Using these connections, you can construct complex queries over the data graph stored in FRAGMENT.

h. Pagination

#

Fields that return lists support cursor-based pagination.

  • Results are returned under a nodes property as an array. The pageInfo property contains cursors pointing to the next page and previous pages
  • You can send a cursor to the after or before arguments on list fields to retrieve a specific page
  • The first argument sets the page size. The default is 20 and the maximum is 200
  • Once a page size has been set in the initial request, all subsequent pagination has to use the same page size

Here's an example query that uses pagination to retrieve 2 Ledger Accounts at a time:

GetLedgerAccounts query with pagination
query GetLedgerAccounts(
    $ledgerId: ID!
    $after: String
    $first: Int
    $before: String
  ) {
    ledger(ledger: { id: $ledgerId }) {
      id
      name
      ledgerAccounts(
        after: $after
        first: $first
        before: $before
      ) {
        nodes {
          id
          name
          type
        }
        pageInfo {
          hasNextPage
          endCursor
          hasPreviousPage
          startCursor
        }
      }
    }
  }
GetLedgerAccounts variables
{
  "ledgerId": "example-ledger-id-1",
  "first": 2
}

The response looks like this:

GetLedgerAccounts first page response
{
  "data": {
    "ledger": {
      "id": "example-ledger-id-1",
      "ledgerAccounts": {
        "nodes": [
          {
            "id": "example-ledger-account-id-1",
            "name": "Test 1",
            "type": "asset"
          },
          {
            "id": "example-ledger-account-id-2",
            "name": "Test 2",
            "type": "asset"

▸ Problem 1
In the pagination passage, what is the maximum page size allowed by the first argument?
▸ Problem 2
Extend the pagination passage, picking up right after its last line.

▸ Raw data
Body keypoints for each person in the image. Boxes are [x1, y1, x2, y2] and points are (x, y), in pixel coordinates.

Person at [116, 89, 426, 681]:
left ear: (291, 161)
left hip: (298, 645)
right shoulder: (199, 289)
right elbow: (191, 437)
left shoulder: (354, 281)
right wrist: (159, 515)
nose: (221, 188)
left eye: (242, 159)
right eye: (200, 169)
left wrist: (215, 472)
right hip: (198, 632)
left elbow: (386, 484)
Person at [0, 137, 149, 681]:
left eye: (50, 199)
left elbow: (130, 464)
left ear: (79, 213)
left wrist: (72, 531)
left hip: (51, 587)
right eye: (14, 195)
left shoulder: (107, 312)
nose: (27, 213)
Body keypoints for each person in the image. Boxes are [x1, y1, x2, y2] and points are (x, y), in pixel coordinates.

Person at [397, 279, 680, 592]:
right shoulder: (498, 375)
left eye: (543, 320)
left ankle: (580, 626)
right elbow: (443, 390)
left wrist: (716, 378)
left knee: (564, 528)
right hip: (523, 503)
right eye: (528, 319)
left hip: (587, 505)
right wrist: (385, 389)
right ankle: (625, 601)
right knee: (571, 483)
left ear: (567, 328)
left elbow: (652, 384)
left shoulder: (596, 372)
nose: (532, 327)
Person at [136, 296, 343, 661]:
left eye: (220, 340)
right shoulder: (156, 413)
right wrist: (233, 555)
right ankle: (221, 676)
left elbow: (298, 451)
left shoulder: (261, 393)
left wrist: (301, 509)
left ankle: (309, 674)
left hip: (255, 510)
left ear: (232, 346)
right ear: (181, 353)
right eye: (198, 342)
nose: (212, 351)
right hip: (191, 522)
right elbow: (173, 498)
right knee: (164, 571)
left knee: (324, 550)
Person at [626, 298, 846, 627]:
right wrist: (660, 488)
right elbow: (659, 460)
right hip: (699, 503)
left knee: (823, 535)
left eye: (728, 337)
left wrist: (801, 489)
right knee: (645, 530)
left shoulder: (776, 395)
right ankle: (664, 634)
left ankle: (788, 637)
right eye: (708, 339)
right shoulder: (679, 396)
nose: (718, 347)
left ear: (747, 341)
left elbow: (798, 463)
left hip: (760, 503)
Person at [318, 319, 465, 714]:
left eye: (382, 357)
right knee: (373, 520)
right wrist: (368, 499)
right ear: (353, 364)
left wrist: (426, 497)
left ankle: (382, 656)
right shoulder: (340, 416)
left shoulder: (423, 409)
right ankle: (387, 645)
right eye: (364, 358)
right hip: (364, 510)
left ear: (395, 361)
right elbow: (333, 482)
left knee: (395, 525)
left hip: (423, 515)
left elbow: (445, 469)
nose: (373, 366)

▸ Answer space 1
200

▸ Answer space 2
          }
        ],
        "pageInfo": {
          "hasNextPage": true,
          "endCursor": "<some-end-cursor>",
          "hasPreviousPage": false,
          "startCursor": null
        }
      }
    }
  }
}

To retrieve the next page, send the same query but with the after argument:

GetLedgerAccounts next page variables
{
  "ledgerId": "ledger-id-1",
  "after": <some-end-cursor>
}

The response looks like this:

GetLedgerAccounts second page response
{
  "data": {
    "ledger": {
      "id": "example-ledger-id-1",
      "ledgerAccounts": {
        "nodes": [
          {
            "id": "example-ledger-account-id-3",
            "name": "Test 3",
            "type": "asset"
          },
          {
            "id": "example-ledger-account-id-4",
            "name": "Test 4",
            "type": "asset"
          }
        ],
        "pageInfo": {
          "hasNextPage": false,
          "endCursor": null,
          "hasPreviousPage": true,
          "startCursor": "<some-start-cursor>"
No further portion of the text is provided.